Hong Kong Property: Floor Area Inflation
3 November, 2010, 18:35. Posted by ZarathustraTags: Economy, Hong Kong, Politics, Real Estate

One Silversea, an ultra-expensive residential development by Sino Land (83.HK),
which is located at a highly polluted seaside with extremely unpleasant smell
(Update: I was not aware of the television programme talking about the same issue, which was shown a few days before I wrote this. They also discussed some examples of GFA inflation in addition to my example here. If you are interested and if you can understand Cantonese, you can watch it here for more information)
The land sale for the site Inverness Road Kowloon Tong today disappointed the market, although the property sector still gained a lot in today’s trading because of an oddly positive mood over tonight QE2 announcement. Sun Hung Kai Properties (16.HK) gained 6.42%, top gainer in today’s trading. Sino Land (83.HK), New World Development (17.HK) and Henderson Land (12.HK) gained 3.39%, 2.92%, and 2.67% respectively.
A rather peculiar aspect of Hong Kong Real Estate Development is this: the government told you how much you could build at most, but developers always find ways to build more than told, such that the actual Sellable or Marketable Floor Area can be much more than the “Statutory” Gross Floor Area (GFA).
For example, a building site of the land surface area of 10,000 sq ft and a plot ratio of 5x would allow developer to build 50,000 (i.e. 10,000 x 5) sq ft of floor area. However, developers can, in reality, build more than the stated GFA. One classic example, according to this blog by Arch-Traveller, a local Hong Kong architect, is the Pacific Place by Swire Pacific (19.HK). The site for the whole commercial complex is located at a hill-side, including offices, hotel, serviced apartments and shopping mall. According to Arch-Traveller, the building regulation at the time stated that basement of hotel would not be counted towards the total GFA. That means as long as you could call something a “basement”, you could build as much“basement” as you wish. Because it did not count towards the final GFA, developers would not have paid the land premium for those area, but those area was still marketable. What the architect ingeniously did was that they designated the “Ground Floor” to be somewhere at the hill-side, few levels elevated from the true ground level, and everything below was “basement”. As a result, the almost the whole of Shopping Mall was built with zero land premium. Strange as it might seem, it was absolutely legal at that time. Of course, after this incident, the regulations changed to include basement as well.
Over the past decades, the government would make various exemption to encourage property developers to build certain features in their development. For example, balconies, club houses, car parks, etc. The interesting thing here is that, the statutory GFA might be 50,000 sq ft, but because of all these exemptions, property developer might end up building 60,000 sq ft (or more, depending on the skills of the architect in finding loopholes), and sell 60,000 sq ft to you and me.
The recent rise in property prices in Hong Kong triggered the public concern on this issue, but there are some common misunderstandings in it.
Most people believe that these inflated area were given to developers for free.
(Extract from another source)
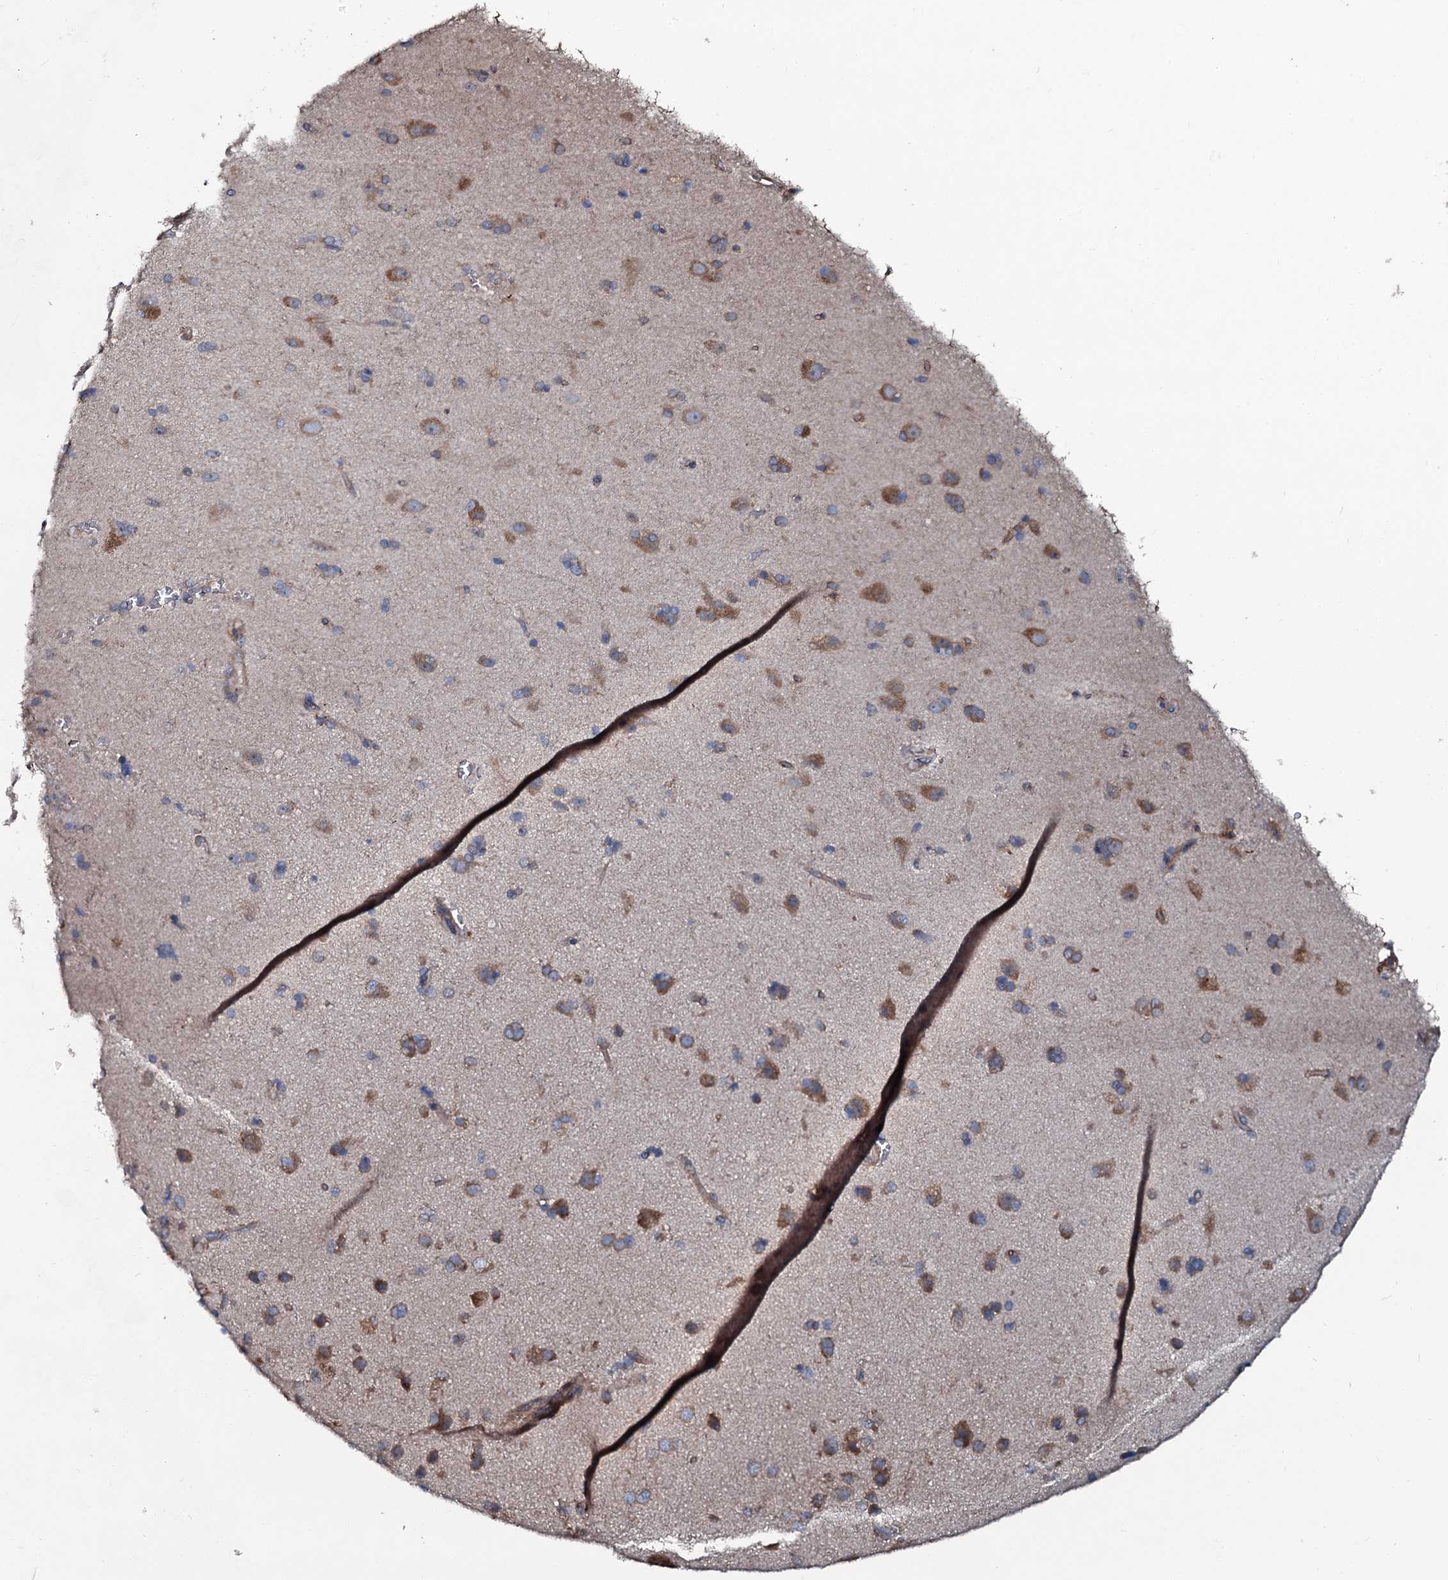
{"staining": {"intensity": "moderate", "quantity": "25%-75%", "location": "cytoplasmic/membranous"}, "tissue": "cerebral cortex", "cell_type": "Endothelial cells", "image_type": "normal", "snomed": [{"axis": "morphology", "description": "Normal tissue, NOS"}, {"axis": "topography", "description": "Cerebral cortex"}], "caption": "IHC (DAB (3,3'-diaminobenzidine)) staining of unremarkable human cerebral cortex shows moderate cytoplasmic/membranous protein staining in approximately 25%-75% of endothelial cells. Immunohistochemistry (ihc) stains the protein in brown and the nuclei are stained blue.", "gene": "USPL1", "patient": {"sex": "male", "age": 62}}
To better illustrate, assume that the stated GFA is 50,000 sq ft for a site, and a developer buys is for HK$5,000,000 (implying an AV of HK$10,000 per sq ft), but the developer may end up building 60,000 sq ft, so 10,000 sq ft of floor area was “given for free”. The misunderstanding here is that, developers must certainly include consideration of floor area inflation. In other words, if they could build more than stated, they should be willing to pay more in the bidding process, so those area is absolutely not given “for free”. Should GFA inflation be not allowed, a property developer might only be willing to pay an AV of HK$9,000 per sq ft, for example.
Also, because many people in Hong Kong thought those area is given for free, they thought developers are gaining big profit from building more than stated on free land cost, so they say this is another demonstration of “collusion between the government and businesses”. This is also not true. Judging from the recent land transaction in Hong Kong, even if we factor in the GFA inflation, the profit margins of these projects, using recent properties transactions as best estimates, can hardly be come close to 20%, not to mention the risk that prices may drop even below the land cost when the projects are completed few years later. Judging from this, Hong Kong Real Estate Development is NOT lucrative, compared to 30-40% profit margins in China, which have been achieved by many developers.
But on their part, the government has done a very bad job in clearing up the misunderstanding. GFA inflation is one of the weirdest thing in Hong Kong Real Estate Sector, and it probably would not happen anywhere else. Now the government is introducing a 10% cap. My question for the government is: why do you bother to allow GFA inflation AT ALL? If building balconies for residential projects are something the government wish to encourage, the government can easily make balconies compulsory: just make it into law instead of dealing with all these GFA inflation nonsense.